Daily Management Review

Ebola Vaccine to be Mass Produced in China, Clinical Trials Begin in Spain


Ebola Vaccine to be Mass Produced in China, Clinical Trials Begin in Spain
The fight to find a cure and a vaccine for the Ebola virus is gaining speed as a Chinese firm is all set to mass produce Ebola virus vaccines.
A Chinese biotech firm, Tianjin CanSino Biotechnology Inc. is set to invest $315.14 million to create a facility in Tianjin city in the north eastern region of China.
The announcement came after the disease, which has killed more than 11,000 people, is reported to dwindle.
This new facility would be the location for the mass production of the vaccine.
The anticipated year of the facility's completion will be around 2017-2018, although the exact start date for the manufacture has not yet been confirmed.
The vaccine was developed by a group of biotech scientists from the Chinese Academy of Military Medical Sciences, reported the Chinese news agency Xinhua. The vaccine, which is right now kept in freeze-dried powder form, was derived from the 2014 mutant gene type. In this form, the vaccine is said to exude stability for a minimum of two weeks under temperatures of up to 37 degrees Celsius or 99 degrees Fahrenheit.
Experts say that the tropical weather conditions of West African nations would be the ideal place to use the vaccine. This is the region that was worst hit by Ebola in 2014 resulting in the greatest epidemic attack ever.  
The clinical trials for the drug were carried out in December 2014 after obtaining permission from the Chinese regulatory authorities. This development and the approval for trials for the vaccine to fight the disease is said to have placed China among the global leaders in vaccine development for Ebola.
However the incidents of Ebola infection seemed to have bedded down in 2015 as there has been no new recorded cases reported within a week in October 2015 in the three West African countries where the significant outbreaks were noted. This is the first time that such a thing has happened ever since the epidemic broke out in 2014.
A successful Ebola vaccine has already been developed by Merck and NewLink Genetics, which exuded a 100 percent effectivity rate in a clinical trial in Guinea in July 2015.
A clinical study in Sierra Leone earlier in October 2015 has been started by U.S. pharma  company Johnson & Johnson and the said vaccine will come in a two-shot formulation.
Apart from the plans to mass produce the Ebola vaccine, China has offered to donate $120 million and 500 medical personnel and experts to affected nations since the Ebola outbreak started.
The fight to find a vaccine for Ebola virus has reached clinical trial stages and a new vaccine is being tested for the first time in Europe on volunteers at a Spanish hospital in Madrid. In the tests 40 health workers are being checked to see if they develop any side effects.

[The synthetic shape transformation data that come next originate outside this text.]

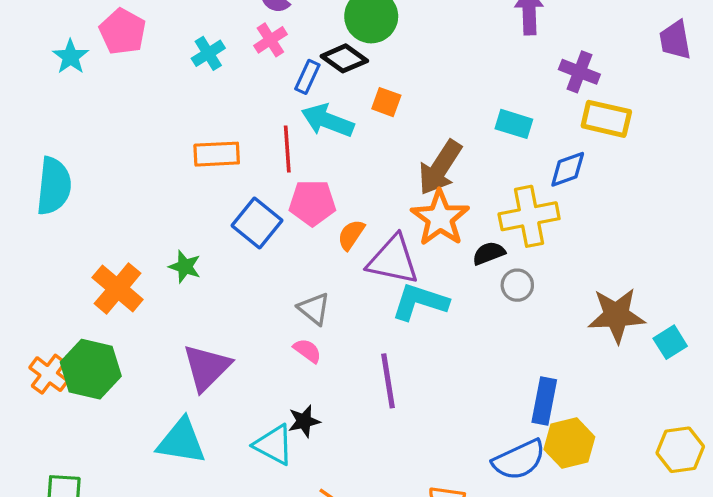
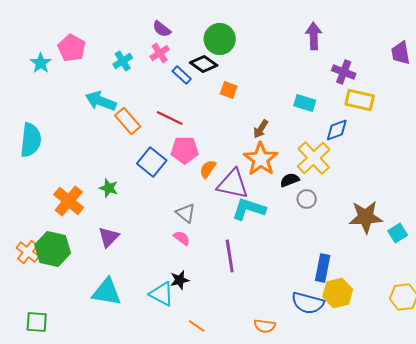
blue rectangle: (307, 77) -> (182, 75), turned -72
cyan arrow: (328, 121) -> (101, 101), moved
red line: (287, 149) -> (170, 118), turned -60
orange rectangle: (217, 154) -> (128, 121), turned 52
brown arrow: (440, 168) -> (261, 129), size x0.6
yellow cross: (529, 216) -> (314, 158), turned -32
purple triangle: (207, 367) -> (109, 237), moved, size x0.7
blue semicircle: (519, 460) -> (308, 303), turned 40

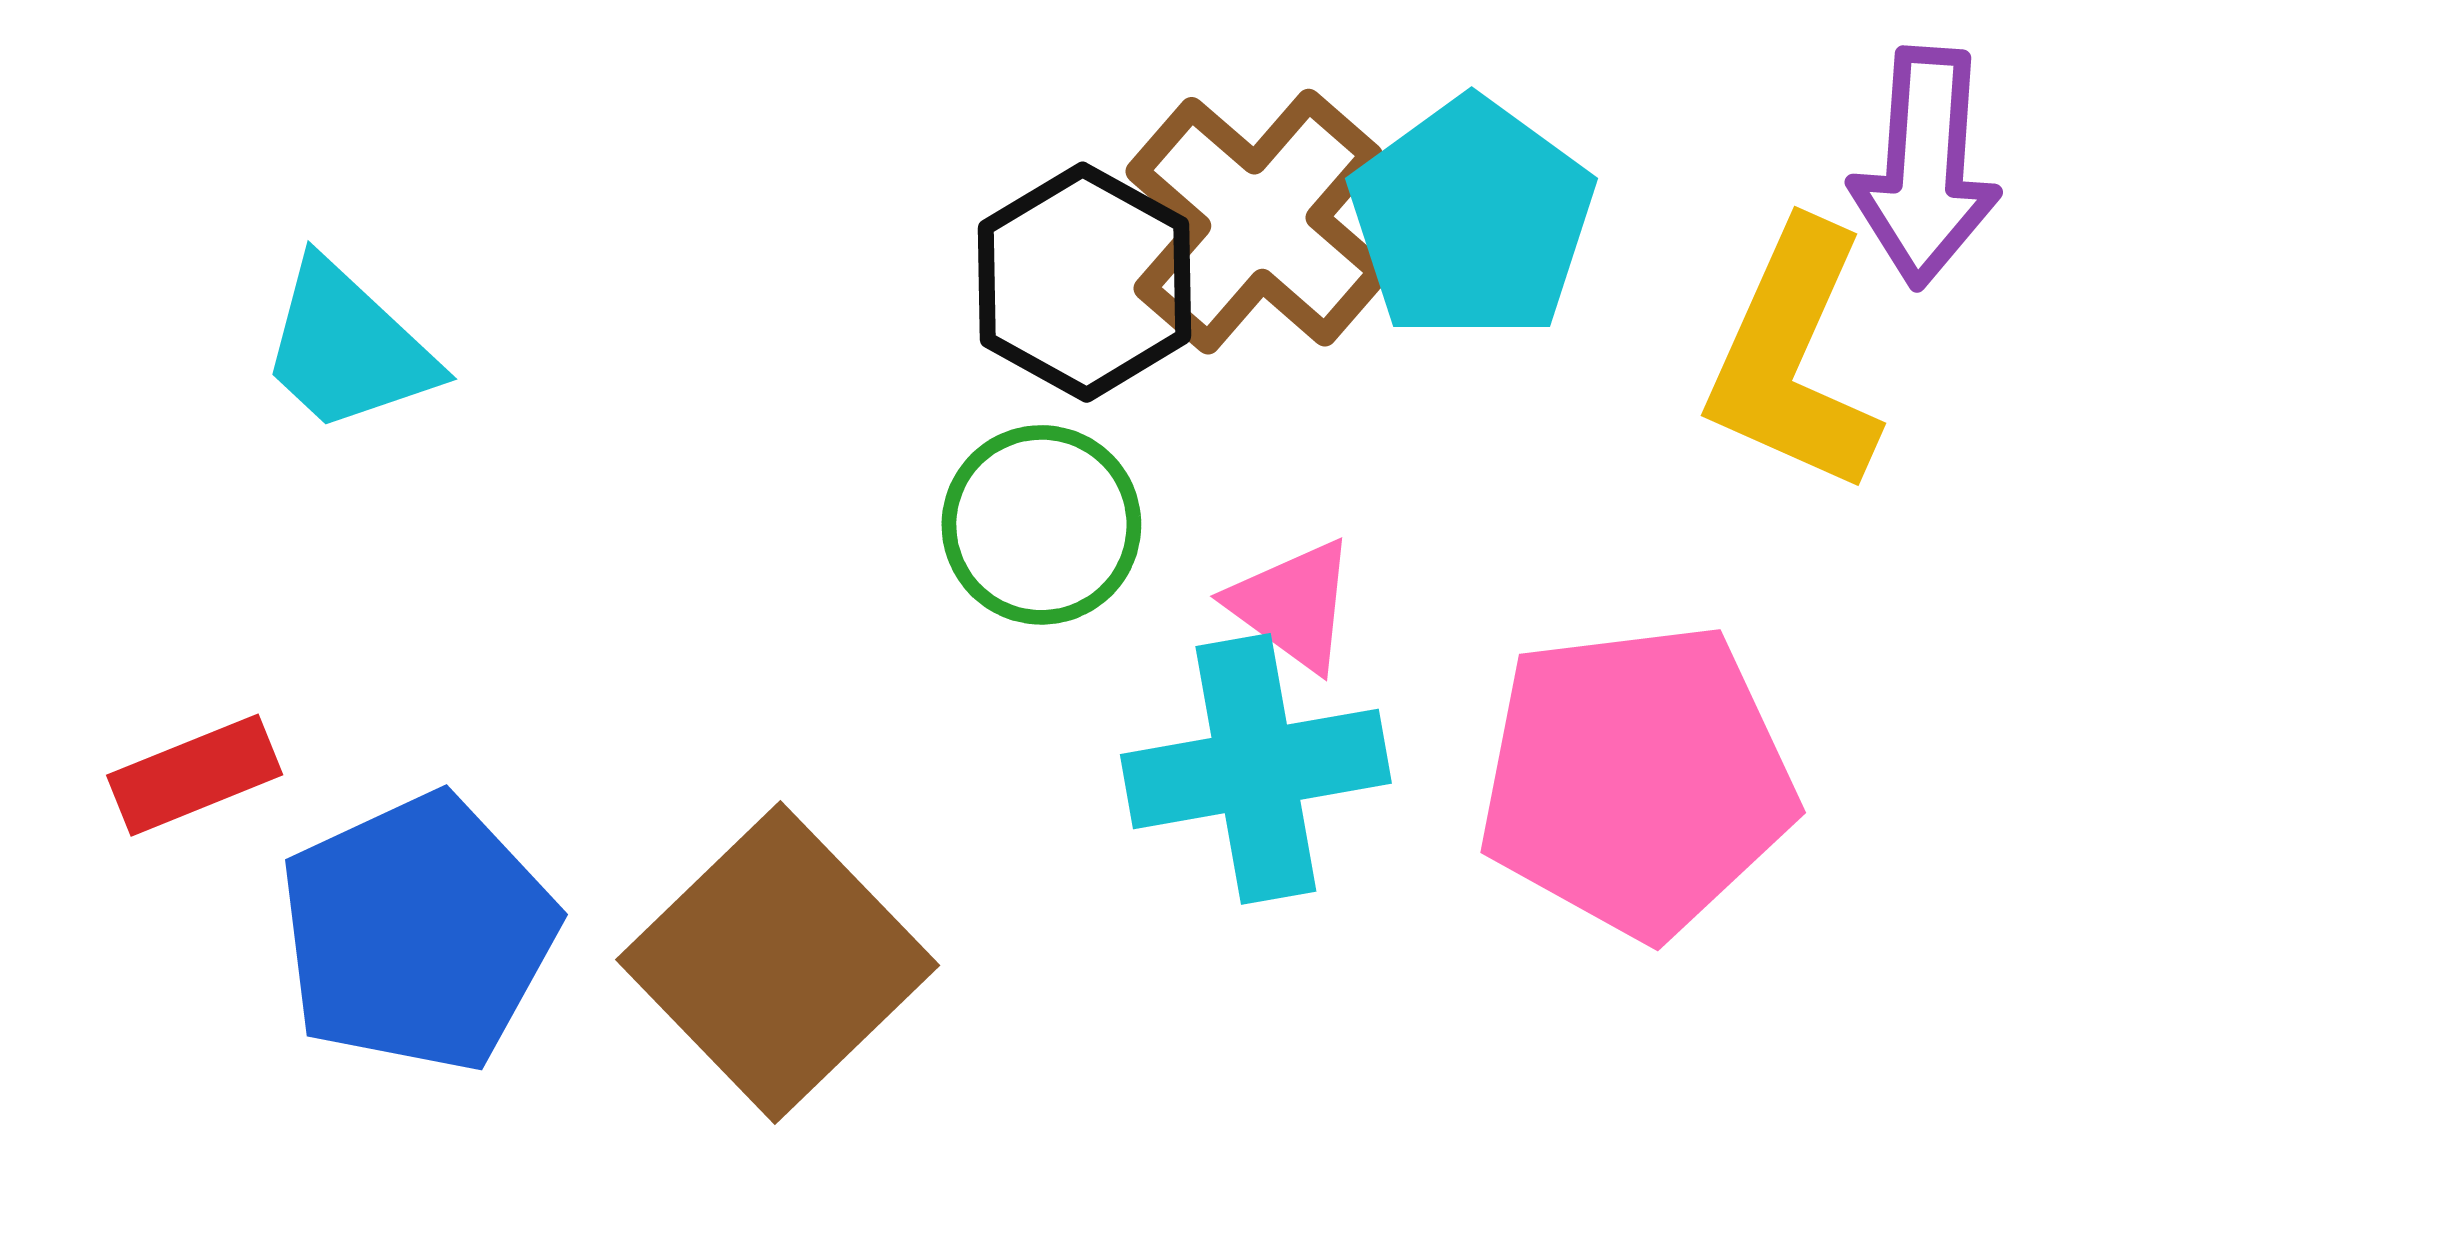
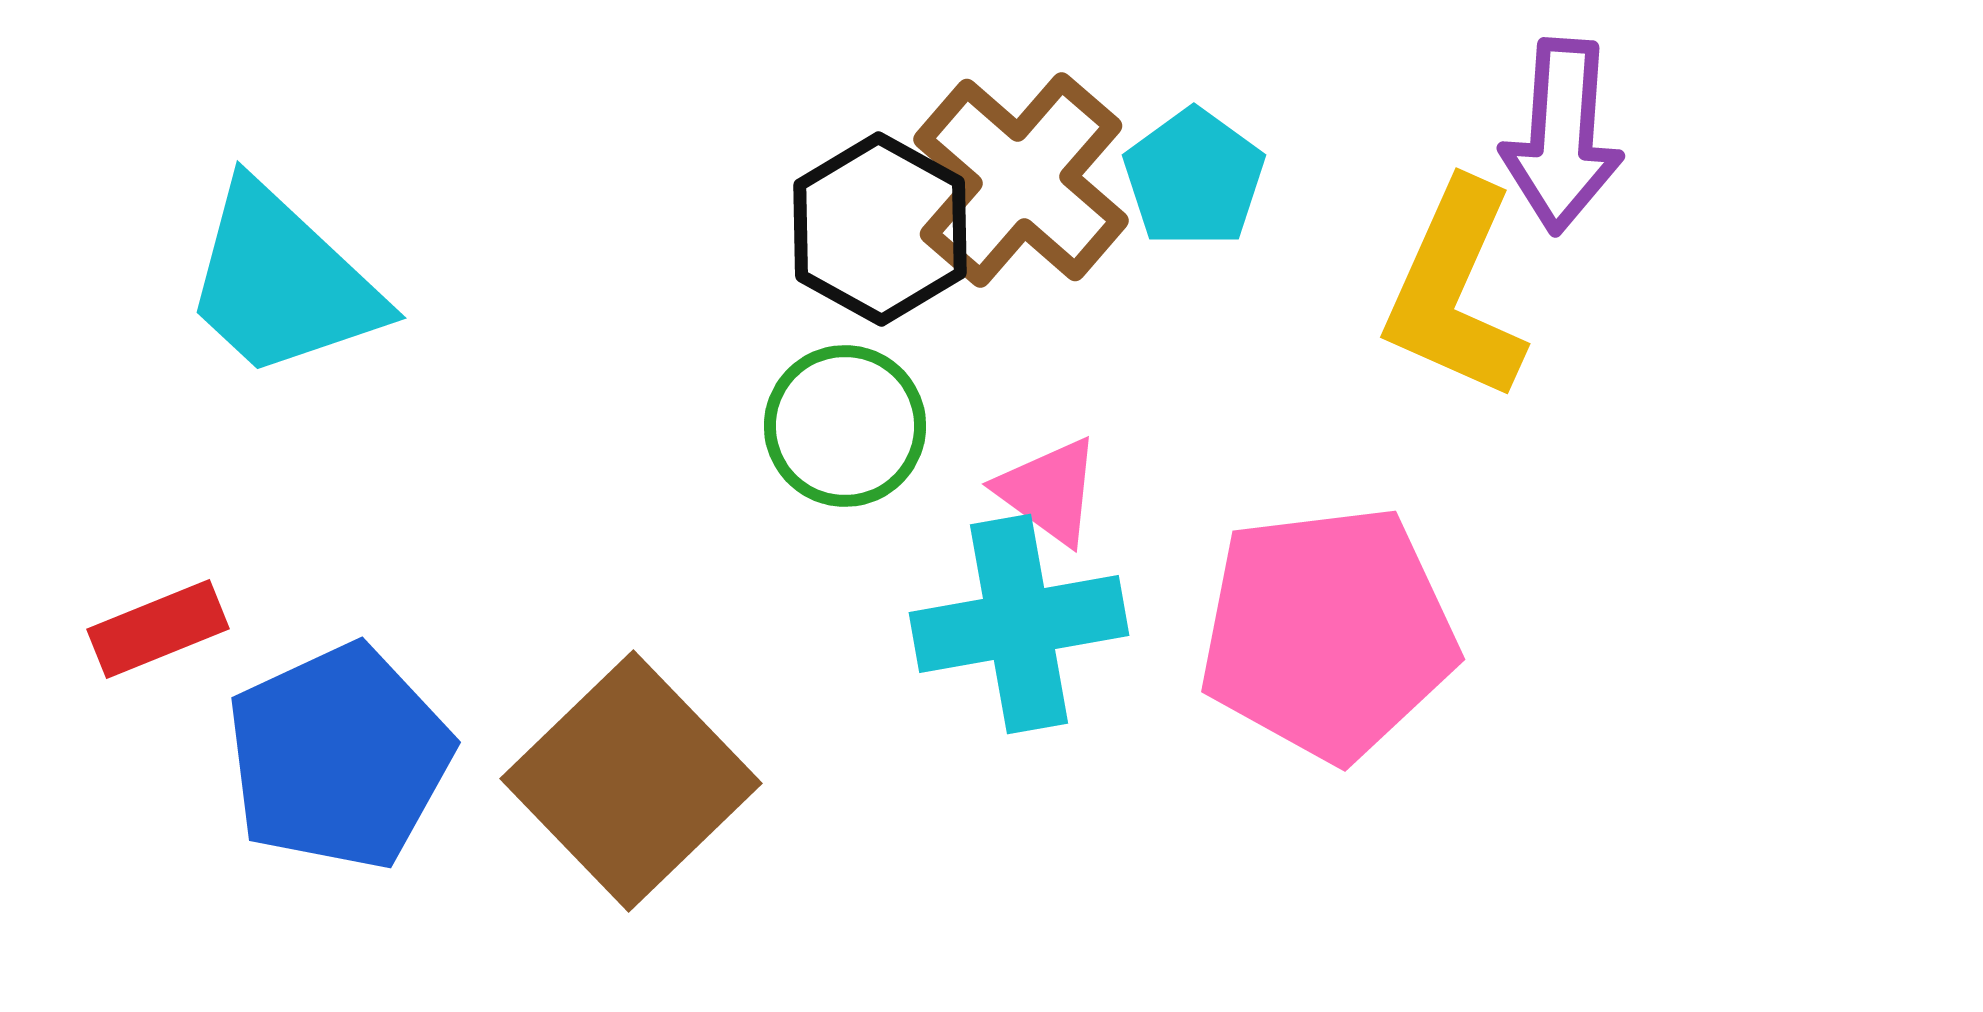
cyan pentagon: (1472, 219) -> (1194, 178), size x0.7
cyan trapezoid: (347, 347) -> (282, 282), size x1.4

It had been 100 percent effective when the same vaccine was used on 4,000 people in Guinea according to the World Health Organisation.

The vaccine development program is aimed to develop one ‘that works, that would be only one dose, and that could be applied on the ground’.

One of the participants, who also happened to be a doctor said that after test he only experienced a fever which came and easily went from the vaccine.

Recently a British nurse who seemingly made a full recovery but is now critically ill after the virus re-emerged has made the researchers believe that much more needs to be learnt about the Ebola virus.

The worst ever outbreak of a disease of epidemic proportions happened in 2013 which killed more than 11000 people within a span of one year and infected more than 28000.